What you will do. Transcribe word for word the lines below from the line with "opgesteld om verdere" through the line with "ッセイア』エンドロール曲「When I’m Home」", ends included.

Records provided.

┏━━

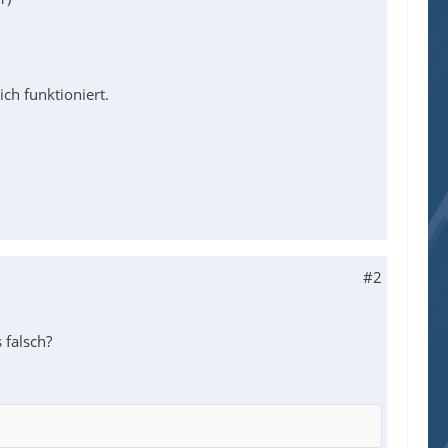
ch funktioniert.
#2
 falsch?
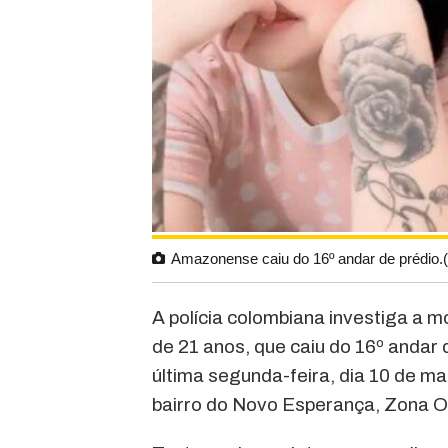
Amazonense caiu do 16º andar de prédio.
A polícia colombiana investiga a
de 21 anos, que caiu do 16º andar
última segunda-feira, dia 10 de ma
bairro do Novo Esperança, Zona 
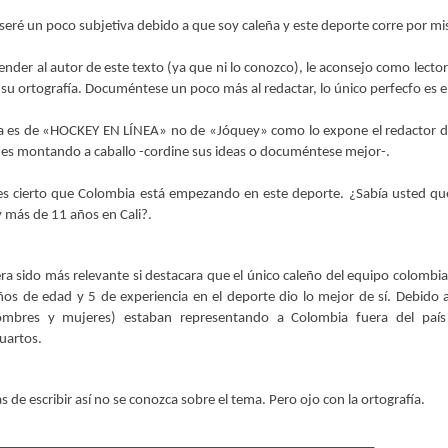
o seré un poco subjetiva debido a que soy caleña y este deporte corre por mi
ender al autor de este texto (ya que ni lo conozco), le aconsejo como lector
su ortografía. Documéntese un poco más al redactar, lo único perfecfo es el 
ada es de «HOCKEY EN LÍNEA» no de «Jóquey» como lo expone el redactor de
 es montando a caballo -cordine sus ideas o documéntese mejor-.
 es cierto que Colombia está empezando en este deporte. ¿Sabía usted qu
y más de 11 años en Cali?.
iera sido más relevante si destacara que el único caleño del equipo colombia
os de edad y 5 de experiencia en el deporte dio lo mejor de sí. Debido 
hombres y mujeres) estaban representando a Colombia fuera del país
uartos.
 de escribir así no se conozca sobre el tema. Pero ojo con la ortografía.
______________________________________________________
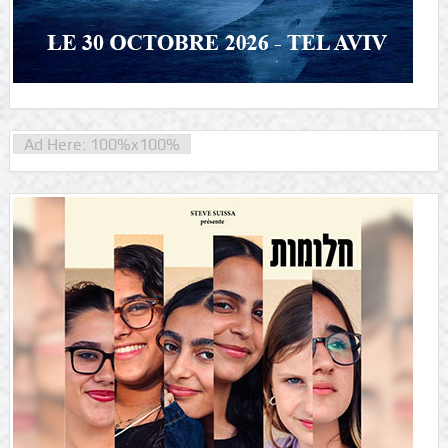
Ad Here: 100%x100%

┗━━
┏━━

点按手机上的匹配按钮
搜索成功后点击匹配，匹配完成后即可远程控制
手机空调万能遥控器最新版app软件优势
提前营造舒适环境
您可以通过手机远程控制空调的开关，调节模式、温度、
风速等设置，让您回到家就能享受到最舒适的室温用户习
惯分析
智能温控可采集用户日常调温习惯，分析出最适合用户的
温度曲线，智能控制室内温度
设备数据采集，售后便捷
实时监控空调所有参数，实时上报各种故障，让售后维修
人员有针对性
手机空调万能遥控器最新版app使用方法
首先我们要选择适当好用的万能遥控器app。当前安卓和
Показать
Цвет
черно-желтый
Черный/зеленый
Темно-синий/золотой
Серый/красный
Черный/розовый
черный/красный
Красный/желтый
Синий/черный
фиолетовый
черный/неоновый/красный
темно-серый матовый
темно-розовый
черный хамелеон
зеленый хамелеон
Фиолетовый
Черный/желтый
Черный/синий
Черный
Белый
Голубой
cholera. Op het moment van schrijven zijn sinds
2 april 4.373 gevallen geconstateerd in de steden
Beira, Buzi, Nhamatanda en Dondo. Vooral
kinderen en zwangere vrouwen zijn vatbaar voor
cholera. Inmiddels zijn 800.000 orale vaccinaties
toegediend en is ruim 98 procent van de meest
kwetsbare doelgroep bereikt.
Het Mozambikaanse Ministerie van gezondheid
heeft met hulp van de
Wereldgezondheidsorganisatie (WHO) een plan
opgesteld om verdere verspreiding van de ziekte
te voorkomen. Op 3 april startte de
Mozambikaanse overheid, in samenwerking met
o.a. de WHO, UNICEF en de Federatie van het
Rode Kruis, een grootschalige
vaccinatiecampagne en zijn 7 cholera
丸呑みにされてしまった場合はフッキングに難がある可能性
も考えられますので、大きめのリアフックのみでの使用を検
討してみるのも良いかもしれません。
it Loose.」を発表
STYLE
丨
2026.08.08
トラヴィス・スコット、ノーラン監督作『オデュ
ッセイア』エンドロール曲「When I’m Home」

┗━━

Solved problem.
opgesteld om verdere verspreiding van de ziekte
te voorkomen. Op 3 april startte de
Mozambikaanse overheid, in samenwerking met
o.a. de WHO, UNICEF en de Federatie van het
Rode Kruis, een grootschalige
vaccinatiecampagne en zijn 7 cholera
丸呑みにされてしまった場合はフッキングに難がある可能性
も考えられますので、大きめのリアフックのみでの使用を検
討してみるのも良いかもしれません。
it Loose.」を発表
STYLE
丨
2026.08.08
トラヴィス・スコット、ノーラン監督作『オデュ
ッセイア』エンドロール曲「When I’m Home」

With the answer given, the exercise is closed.